Study Design: prospective cohort study.
Setting: Multicenter study at ENT departments of Egypt, Kuwait, and Saudi Arabia.
Methods: Forty adults obese OSA patients with a mean age of 42.8 ± 8.5 years with a mean BMI of 32.88 ± 1.69 kg/m2 underwent coblation multilevel surgery. Coblation was used in tonsillectomy, palatopharyngeal muscle sectioning at its lower part with instant hemostasis, and ablation of supratonsillar fat then inserting the V-Loc™ wound closure device in the soft palate similar to original BRP. Then Coblation was used to resect tongue base with a similar technique as described in TORS. In the end, nasal surgery was done without putting in nasal packs.

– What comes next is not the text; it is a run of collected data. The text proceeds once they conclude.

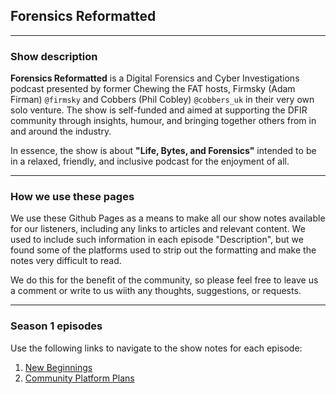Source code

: ## Forensics Reformatted

<hr>

### Show description

**Forensics Reformatted** is a Digital Forensics and Cyber Investigations podcast presented by former Chewing the FAT hosts, Firmsky (Adam Firman) `@firmsky` and Cobbers (Phil Cobley) `@cobbers_uk` in their very own solo venture. The show is self-funded and aimed at supporting the DFIR community through insights, humour, and bringing together others from in and around the industry.

In essence, the show is about **"Life, Bytes, and Forensics"** intended to be in a relaxed, friendly, and inclusive podcast for the enjoyment of all.

<hr>

### How we use these pages

We use these Github Pages as a means to make all our show notes available for our listeners, including any links to articles and relevant content.  We used to include such information in each episode "Description", but we found some of the platforms used to strip out the formatting and make the notes very difficult to read.

We do this for the benefit of the community, so please feel free to leave us a comment or write to us wiith any thoughts, suggestions, or requests.

<hr>

### Season 1 episodes
Use the following links to navigate to the show notes for each episode:
1. [New Beginnings](https://4n6reformatted.github.io/episodes/season_1/s1e1.html)
2. [Community Platform Plans](https://4n6reformatted.github.io/episodes/season_1/s1e2.html)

Results: Coblation multilevel surgery is proved to be fast (mean operative time 95.8 ± 10.27 minutes), minimally invasive (<100 ml blood loss and VAS for pain 4 ± 1.22). Objective clinical improvement was confirmed by polygraphy 3 months post-operatively with a significant decrease in mean AHI from 34.24 ± 10.26 to 14.12 ± 7.56 (P<0.005). No significant complications were reported. No tracheostomy was carried out in any patient.
Conclusion: The use of coblation in a Multilevel surgery setting in obese patients with moderate to severe OSA is proved to be feasible, effective in lowering AHI, and safe without major complications.